Exchanging gifts can be a daunting task if each guest has to unwrap the gift in front of everybody and needs to express his/her gratitude for the gift giver. Mind you, with at least 30 people attending, this takes quite a long time. So keep this in mind when it’s time to exchange gifts. Some people start the food a little earlier because it is only at or after midnight that gifts can be exchanged.
#6 Christmas is a very happy and jolly celebration
It probably has to do with the cold and the dark days in Germany why we celebrate behind closed doors and keep to ourselves. In Colombia, on the other hand, you will hear the muffled (or not so muffled) sounds of Salsa from many apartments, you will see many people outside and large gatherings everywhere, everybody is in a good mood and seems to be happy and jolly. Depending on whether alcohol is consumed (aguardiente, an alcohol made from anise is very popular), you may also be spontaneously invited to a celebration. And you will for sure dance Salsa (don’t ask me how many Colombians tried to teach it to me, I guess I will remain the German “robot”). Christmas in the Colombian mind is something to celebrate, loudly, happily, with lots of family and is full of joy and dancing. For me this was something new, whereas German Christmas is more contemplative, more quiet, Colombians have no problem whatsoever to be excited, it is Christmas after all!

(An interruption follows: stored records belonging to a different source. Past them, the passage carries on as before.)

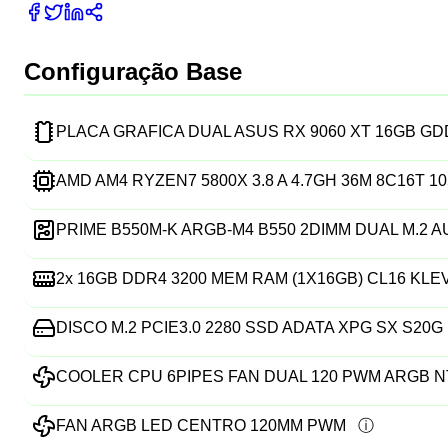
Configuração Base
PLACA GRAFICA DUAL ASUS RX 9060 XT 16GB G
AMD AM4 RYZEN7 5800X 3.8 A 4.7GH 36M 8C16T 
PRIME B550M-K ARGB-M4 B550 2DIMM DUAL M.2 
2x
16GB DDR4 3200 MEM RAM (1X16GB) CL16 KLE
DISCO M.2 PCIE3.0 2280 SSD ADATA XPG SX S20G 
COOLER CPU 6PIPES FAN DUAL 120 PWM ARGB N
FAN ARGB LED CENTRO 120MM PWM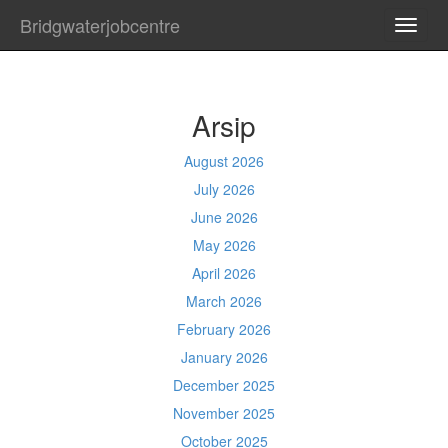
Bridgwaterjobcentre
TOGG
NAVI
Arsip
August 2026
July 2026
June 2026
May 2026
April 2026
March 2026
February 2026
January 2026
December 2025
November 2025
October 2025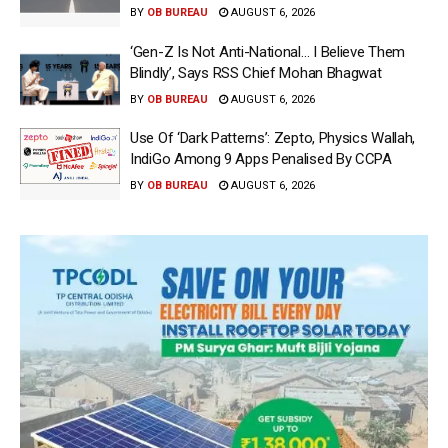
BY
OB BUREAU
AUGUST 6, 2026
‘Gen-Z Is Not Anti-National… I Believe Them
Blindly’, Says RSS Chief Mohan Bhagwat
BY
OB BUREAU
AUGUST 6, 2026
Use Of ‘Dark Patterns’: Zepto, Physics Wallah,
IndiGo Among 9 Apps Penalised By CCPA
BY
OB BUREAU
AUGUST 6, 2026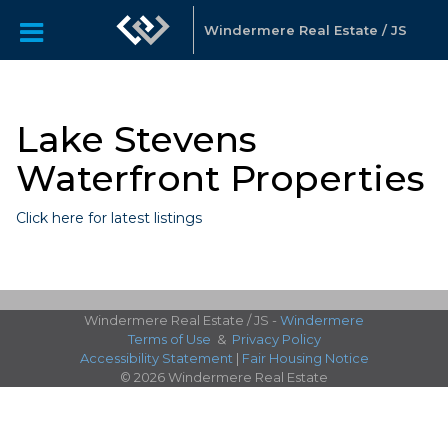
Windermere Real Estate / JS
Lake Stevens
Waterfront Properties
Click here for latest listings
Windermere Real Estate / JS -
Windermere
Terms of Use
&
Privacy Policy
Accessibility Statement
|
Fair Housing Notice
© 2026 Windermere Real Estate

#7 On the 25th there will be reheated leftovers (calentados), tamales or arepas
Leftovers served properly are an art Colombians have perfected. Food is not only reheated, but you may add one more ingredient such as eggs, or create something new. The 25th is a more relaxed day to stay at home and just enjoy time together. You may be served the steamed banana leaves (tamales) for breakfast, get to try the leftovers (calentados) or eat the corn flatbread arepa enjoyed with some hot chocolate. Remember, food is very important in Colombia, so if you have the chance to visit in December, be sure to at least give each dish a try, saying No straight away is considered being rude. I promise you, you won’t go hungry if staying with Colombians, so just relax and enjoy the company and a Colombian mom or auntie taking “proper” care of your needs. So all I need to say is: ¡Feliz Navidad!